課題 A ▸ 抜粋本文によれば、「論理学」のなかで革命の哲学を正面から語っているのはどの箇所か。
================================
『ヘーゲル「小論理学」を読む』(二版)より

 

 

第四〇講 第三部「概念論」⑧

 

一、「C 理念」 「b 認識」各論(二)

「ロ 意志」

革命の哲学

 ここまで、ヘーゲル哲学の本質は革命の哲学であることを何度も語ってきました。それを最も明確に語っているのは『法の哲学』(藤野渉他訳『世界の名著ヘーゲル』中央公論社)であり、詳しくは拙著『ヘーゲル「法の哲学」を読む』(一粒の麦社)を参照ください。
 それはともかく「論理学」のなかで革命の哲学を正面から語っているのは、この「ロ 意志」の箇所となります。
 カントの実践理性批判の箇所で、「善」というカテゴリーが道徳の「真にあるべき姿」を意味することを学びました。
 本来の善は世界の「絶対的な究極目的」(㊤二〇四ページ)であり、世界の究極的理想となるものです。しかしカントはこの善を単に主観的なもの、「われわれの実践理性の道徳律にすぎない」(同二〇五ページ)としてとらえ、「善が世界のうちに存在し外的な客観性を持つこと」(同二〇〇ページ)を認めなかったところから、ヘーゲルの批判を受けることになりました。
 では「外的な客観性」としての善とは何か。それは真にあるべき国家を意味しています。ヘーゲルは『法の哲学』において「カントは(客観的)倫理の概念へ移行しないところの、たんに(主観的)道徳的な立場を固持する」(前掲書三三八ページ)と批判していますが、この「(客観的)倫理」は国家を意味しているのです。
 ヘーゲルにとって真にあるべき「国家は倫理的理念の現実性」(同四七八ページ)であり、客観的倫理そのものなのです。では客観的倫理としての真にあるべき国家とは何かといえば、「即自かつ対自的に理性的なものである」(同四七九ページ)とされています。
 六節で「理性的なものは現実的であり、現実的なものは理性的である」(㊤六九ページ)ことを学びました。ヘーゲルはルソーの人民主権論に学び、真にあるべき国家は絶対的な理性的国家であり、言いかえれば「国家と人民とが相互に浸透しあって一体化し、治者と被治者の同一性の実現された人民主権国家」(『ヘーゲル「法の哲学」を読む』三二八ページ)でなければならないと考えました。
 世界の「絶対的な究極目的」としての善は、こうした国家の善にほかならないのです。
 「自覚的な理性と存在する理性すなわち現実との調和を作り出すことが、哲学の最高の究極目的」(㊤六九ページ)とされてきました。つまり「哲学の最高の究極目的」とは、理想と現実の統一にあるのですが、その理想とは国家における理想であり、この国家における理想と現実の統一を論じているのが、この「ロ 意志」となります。
 理想と現実の統一としての革命の哲学を論じようとすれば、現実の世界を正しく認識し、そこから現実に根ざした理想を導き出す以外にはありません。この意味でヘーゲル哲学は唯物論でしかありえないのであり、「観念論的装いをもった唯物論」となっているのです。概念論の概念ではこういう唯物論的な理想が論じられているのです。
 以上を念頭におきながら、中身に入っていくことにしましょう。

二三三節 ── 善をかかげた意志は世界を変革する

 「即自かつ対自的に規定されたものであり、かつ自己同一で単純な内容である主観的理念は、善である。この主観的理念が自己を実現しようとする衝動は、真の理念とは反対に、見出された世界を自己の目的にしたがって規定することに向っている」(二三五ページ)。
================================
課題 B ▸ 下に並ぶ行データを先頭の行から「Apresentarei a lib」を含む行まで書き直し、その中の「Desenhando com Python dentro do Navegador」をすべて「Arte Generativa com Python no Navegador」に改めよ。ほかは一切変えず、この範囲の行だけを示すこと。
================================
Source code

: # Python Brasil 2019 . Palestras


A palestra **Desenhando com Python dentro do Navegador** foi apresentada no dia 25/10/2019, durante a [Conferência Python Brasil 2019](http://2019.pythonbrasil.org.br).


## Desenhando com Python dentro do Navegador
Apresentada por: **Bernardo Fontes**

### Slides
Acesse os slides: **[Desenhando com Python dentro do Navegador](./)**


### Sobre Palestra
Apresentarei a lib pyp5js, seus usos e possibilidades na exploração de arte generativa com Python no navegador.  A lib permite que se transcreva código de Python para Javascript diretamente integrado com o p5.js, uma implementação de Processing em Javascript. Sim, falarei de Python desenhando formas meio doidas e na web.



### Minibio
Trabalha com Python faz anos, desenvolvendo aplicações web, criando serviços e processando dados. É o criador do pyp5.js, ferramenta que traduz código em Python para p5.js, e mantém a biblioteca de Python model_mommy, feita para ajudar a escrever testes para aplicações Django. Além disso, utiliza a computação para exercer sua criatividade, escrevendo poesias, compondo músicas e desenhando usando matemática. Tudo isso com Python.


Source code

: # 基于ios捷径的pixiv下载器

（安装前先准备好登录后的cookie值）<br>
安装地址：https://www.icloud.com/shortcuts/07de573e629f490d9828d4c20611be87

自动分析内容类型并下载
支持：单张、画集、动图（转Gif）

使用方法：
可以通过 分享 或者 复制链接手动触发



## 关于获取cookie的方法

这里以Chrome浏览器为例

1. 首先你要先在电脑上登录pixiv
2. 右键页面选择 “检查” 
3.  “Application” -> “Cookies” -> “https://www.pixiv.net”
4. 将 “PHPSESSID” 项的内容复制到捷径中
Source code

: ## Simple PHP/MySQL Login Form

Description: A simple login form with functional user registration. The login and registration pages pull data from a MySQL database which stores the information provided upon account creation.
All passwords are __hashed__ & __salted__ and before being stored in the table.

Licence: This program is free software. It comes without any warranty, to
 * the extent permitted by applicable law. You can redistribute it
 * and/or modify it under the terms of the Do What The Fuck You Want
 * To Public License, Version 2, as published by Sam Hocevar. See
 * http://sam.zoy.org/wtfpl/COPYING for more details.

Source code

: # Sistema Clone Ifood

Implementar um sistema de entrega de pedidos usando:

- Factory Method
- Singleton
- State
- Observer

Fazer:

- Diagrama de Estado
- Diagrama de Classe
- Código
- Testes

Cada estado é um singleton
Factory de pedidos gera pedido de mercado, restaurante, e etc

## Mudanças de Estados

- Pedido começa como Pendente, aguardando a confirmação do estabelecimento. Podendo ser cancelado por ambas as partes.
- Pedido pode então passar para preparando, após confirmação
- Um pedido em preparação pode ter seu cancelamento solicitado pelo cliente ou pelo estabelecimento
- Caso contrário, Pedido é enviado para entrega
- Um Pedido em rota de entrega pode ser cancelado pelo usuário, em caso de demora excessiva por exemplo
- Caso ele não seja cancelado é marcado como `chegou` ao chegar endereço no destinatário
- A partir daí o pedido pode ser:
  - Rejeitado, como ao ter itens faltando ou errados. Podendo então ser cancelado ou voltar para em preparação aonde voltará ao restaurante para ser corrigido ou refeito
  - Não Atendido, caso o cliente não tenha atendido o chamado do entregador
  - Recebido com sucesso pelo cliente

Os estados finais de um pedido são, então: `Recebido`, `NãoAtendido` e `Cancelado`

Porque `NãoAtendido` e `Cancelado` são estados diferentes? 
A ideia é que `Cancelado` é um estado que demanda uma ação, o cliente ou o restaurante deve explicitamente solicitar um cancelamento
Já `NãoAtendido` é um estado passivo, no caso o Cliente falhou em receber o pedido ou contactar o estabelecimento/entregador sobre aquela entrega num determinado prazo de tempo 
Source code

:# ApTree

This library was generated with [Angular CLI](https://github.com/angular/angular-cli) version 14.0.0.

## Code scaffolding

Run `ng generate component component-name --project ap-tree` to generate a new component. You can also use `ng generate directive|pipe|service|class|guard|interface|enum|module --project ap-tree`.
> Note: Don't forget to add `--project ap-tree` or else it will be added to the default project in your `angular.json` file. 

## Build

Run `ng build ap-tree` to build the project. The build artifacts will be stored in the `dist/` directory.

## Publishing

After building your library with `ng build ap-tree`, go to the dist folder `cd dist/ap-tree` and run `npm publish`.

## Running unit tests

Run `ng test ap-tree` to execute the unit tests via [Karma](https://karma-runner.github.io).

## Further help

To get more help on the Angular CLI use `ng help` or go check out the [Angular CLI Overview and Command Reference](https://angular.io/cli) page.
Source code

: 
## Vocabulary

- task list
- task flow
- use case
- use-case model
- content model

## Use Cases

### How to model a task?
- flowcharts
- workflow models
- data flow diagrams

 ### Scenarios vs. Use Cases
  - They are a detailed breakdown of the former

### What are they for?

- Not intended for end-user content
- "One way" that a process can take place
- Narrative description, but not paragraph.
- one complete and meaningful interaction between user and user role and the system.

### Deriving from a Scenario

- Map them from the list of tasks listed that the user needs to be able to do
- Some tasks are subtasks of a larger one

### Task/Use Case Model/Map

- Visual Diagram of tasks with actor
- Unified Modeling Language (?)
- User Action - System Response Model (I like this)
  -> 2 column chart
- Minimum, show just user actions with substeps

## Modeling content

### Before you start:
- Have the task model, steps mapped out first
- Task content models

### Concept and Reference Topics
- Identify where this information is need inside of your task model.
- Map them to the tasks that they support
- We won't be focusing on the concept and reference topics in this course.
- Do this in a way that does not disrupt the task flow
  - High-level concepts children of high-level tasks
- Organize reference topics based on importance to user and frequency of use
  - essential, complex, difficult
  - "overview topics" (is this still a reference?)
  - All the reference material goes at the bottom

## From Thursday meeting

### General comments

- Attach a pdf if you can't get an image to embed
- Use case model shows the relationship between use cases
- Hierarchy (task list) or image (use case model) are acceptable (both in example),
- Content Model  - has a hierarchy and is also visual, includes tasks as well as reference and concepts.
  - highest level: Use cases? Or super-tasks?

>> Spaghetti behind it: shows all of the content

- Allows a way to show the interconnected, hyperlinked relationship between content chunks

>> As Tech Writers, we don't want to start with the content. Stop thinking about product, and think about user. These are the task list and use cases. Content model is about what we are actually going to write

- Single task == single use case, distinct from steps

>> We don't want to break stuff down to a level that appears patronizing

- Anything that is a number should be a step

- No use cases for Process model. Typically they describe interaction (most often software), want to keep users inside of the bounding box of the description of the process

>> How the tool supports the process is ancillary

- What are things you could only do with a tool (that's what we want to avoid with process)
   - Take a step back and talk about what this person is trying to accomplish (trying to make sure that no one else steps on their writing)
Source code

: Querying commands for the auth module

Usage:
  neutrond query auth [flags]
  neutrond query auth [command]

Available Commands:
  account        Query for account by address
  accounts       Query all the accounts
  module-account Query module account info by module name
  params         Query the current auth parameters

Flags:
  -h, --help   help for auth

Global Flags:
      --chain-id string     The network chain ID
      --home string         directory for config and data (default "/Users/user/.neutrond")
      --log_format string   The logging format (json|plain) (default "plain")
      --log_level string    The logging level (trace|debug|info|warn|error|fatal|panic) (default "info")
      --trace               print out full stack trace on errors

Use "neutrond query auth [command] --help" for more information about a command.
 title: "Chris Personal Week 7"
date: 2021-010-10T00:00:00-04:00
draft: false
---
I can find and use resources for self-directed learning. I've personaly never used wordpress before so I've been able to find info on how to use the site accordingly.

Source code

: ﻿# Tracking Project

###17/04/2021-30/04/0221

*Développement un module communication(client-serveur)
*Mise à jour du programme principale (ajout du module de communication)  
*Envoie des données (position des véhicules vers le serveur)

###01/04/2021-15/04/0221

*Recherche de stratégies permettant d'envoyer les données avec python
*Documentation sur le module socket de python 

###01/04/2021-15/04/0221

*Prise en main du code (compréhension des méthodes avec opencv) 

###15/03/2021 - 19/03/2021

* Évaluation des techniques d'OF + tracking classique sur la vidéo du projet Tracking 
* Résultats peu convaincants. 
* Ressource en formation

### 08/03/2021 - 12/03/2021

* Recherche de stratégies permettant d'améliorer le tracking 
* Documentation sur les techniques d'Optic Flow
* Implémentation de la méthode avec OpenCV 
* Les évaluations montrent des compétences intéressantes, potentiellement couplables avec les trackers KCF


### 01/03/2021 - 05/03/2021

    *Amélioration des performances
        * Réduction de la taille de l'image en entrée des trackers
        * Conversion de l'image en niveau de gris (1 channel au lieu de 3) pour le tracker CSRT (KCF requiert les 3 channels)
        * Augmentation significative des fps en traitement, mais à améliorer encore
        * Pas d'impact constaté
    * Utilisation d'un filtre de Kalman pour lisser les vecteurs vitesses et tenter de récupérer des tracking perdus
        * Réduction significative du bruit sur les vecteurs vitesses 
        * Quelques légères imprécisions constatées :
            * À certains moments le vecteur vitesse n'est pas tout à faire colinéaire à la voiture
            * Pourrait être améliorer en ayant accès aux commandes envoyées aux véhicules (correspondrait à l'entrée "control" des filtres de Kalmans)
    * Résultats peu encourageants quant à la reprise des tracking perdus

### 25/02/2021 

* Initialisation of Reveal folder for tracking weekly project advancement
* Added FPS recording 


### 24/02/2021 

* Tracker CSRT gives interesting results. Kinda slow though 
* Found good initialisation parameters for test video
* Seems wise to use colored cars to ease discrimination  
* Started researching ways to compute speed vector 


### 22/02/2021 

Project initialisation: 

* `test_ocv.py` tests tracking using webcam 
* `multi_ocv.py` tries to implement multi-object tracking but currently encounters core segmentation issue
================================
解答 A ▸ 「ロ 意志」の箇所である。

解答 B ▸
Source code

: # Python Brasil 2019 . Palestras


A palestra **Arte Generativa com Python no Navegador** foi apresentada no dia 25/10/2019, durante a [Conferência Python Brasil 2019](http://2019.pythonbrasil.org.br).


## Arte Generativa com Python no Navegador
Apresentada por: **Bernardo Fontes**

### Slides
Acesse os slides: **[Arte Generativa com Python no Navegador](./)**


### Sobre Palestra
Apresentarei a lib pyp5js, seus usos e possibilidades na exploração de arte generativa com Python no navegador.  A lib permite que se transcreva código de Python para Javascript diretamente integrado com o p5.js, uma implementação de Processing em Javascript. Sim, falarei de Python desenhando formas meio doidas e na web.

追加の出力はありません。